> **WHAT NEEDS TO BE DONE**
Below are several records. Retype exactly those lines running from the one with "middle pip: (181, 193)" through the one with "thumb ip: (261, 256)", end lines included, and no others.

> **DATASET EXCERPTS**

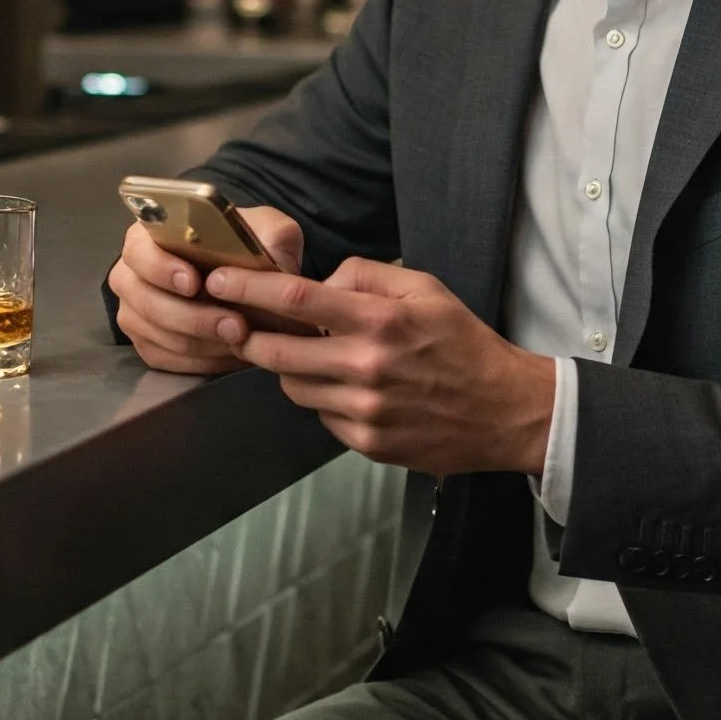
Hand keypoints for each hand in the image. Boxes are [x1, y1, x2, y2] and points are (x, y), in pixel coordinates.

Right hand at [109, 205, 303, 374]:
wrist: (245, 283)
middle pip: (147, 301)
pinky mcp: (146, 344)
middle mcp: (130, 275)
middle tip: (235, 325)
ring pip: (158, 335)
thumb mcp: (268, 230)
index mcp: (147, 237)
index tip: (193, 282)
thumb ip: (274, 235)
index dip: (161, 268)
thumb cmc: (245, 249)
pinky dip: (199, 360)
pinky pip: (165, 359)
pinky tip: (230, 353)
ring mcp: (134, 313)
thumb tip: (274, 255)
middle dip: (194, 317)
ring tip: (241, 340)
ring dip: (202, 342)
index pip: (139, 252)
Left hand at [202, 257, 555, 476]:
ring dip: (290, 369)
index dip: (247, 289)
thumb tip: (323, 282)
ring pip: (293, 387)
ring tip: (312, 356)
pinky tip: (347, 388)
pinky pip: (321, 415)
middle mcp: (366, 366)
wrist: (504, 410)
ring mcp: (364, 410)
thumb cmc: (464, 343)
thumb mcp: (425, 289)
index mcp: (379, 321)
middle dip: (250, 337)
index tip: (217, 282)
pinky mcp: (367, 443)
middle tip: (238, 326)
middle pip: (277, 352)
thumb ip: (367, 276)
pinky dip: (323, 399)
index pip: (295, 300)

---

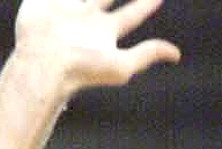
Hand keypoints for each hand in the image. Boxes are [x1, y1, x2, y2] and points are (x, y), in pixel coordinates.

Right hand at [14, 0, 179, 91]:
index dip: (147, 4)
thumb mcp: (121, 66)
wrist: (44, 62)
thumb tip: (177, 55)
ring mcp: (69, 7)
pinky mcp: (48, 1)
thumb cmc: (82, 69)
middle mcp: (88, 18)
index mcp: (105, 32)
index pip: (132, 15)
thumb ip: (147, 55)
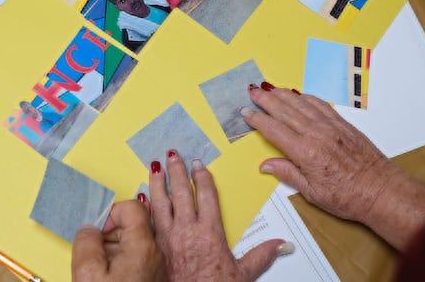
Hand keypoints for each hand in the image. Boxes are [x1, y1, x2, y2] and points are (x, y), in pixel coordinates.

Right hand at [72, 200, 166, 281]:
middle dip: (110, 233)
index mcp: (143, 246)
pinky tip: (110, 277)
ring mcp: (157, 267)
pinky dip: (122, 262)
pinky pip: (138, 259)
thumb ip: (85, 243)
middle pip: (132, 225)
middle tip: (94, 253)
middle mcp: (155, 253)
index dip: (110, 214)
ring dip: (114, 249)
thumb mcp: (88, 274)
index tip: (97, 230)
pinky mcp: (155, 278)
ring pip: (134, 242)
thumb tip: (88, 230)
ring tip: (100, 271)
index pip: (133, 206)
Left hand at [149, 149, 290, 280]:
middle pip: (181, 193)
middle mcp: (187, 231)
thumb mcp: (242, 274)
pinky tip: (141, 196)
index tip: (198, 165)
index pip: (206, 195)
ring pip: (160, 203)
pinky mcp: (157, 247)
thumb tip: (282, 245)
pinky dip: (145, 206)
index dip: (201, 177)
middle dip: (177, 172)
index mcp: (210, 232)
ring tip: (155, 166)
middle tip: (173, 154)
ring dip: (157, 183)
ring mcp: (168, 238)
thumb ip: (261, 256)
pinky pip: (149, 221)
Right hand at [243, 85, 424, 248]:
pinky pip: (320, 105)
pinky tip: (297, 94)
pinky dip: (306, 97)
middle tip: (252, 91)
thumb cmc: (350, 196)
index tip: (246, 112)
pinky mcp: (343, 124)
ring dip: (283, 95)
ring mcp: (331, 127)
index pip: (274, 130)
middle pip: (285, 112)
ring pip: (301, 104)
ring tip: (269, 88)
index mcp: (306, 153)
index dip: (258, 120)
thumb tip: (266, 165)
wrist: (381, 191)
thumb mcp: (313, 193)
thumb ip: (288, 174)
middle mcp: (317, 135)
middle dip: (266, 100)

> **EXERCISE RESPONSE**
middle pip: (181, 193)
middle mcp: (187, 231)
thumb mcp: (242, 274)
pinky tip: (141, 196)
index tip: (198, 165)
index pip: (206, 195)
ring pip: (160, 203)
pinky mcp: (157, 247)
thumb tip: (282, 245)
pinky dip: (145, 206)
index dip: (201, 177)
middle dip: (177, 172)
index mcp: (210, 232)
ring tip: (155, 166)
middle tip: (173, 154)
ring dip: (157, 183)
ring mcp: (168, 238)
thumb ip: (261, 256)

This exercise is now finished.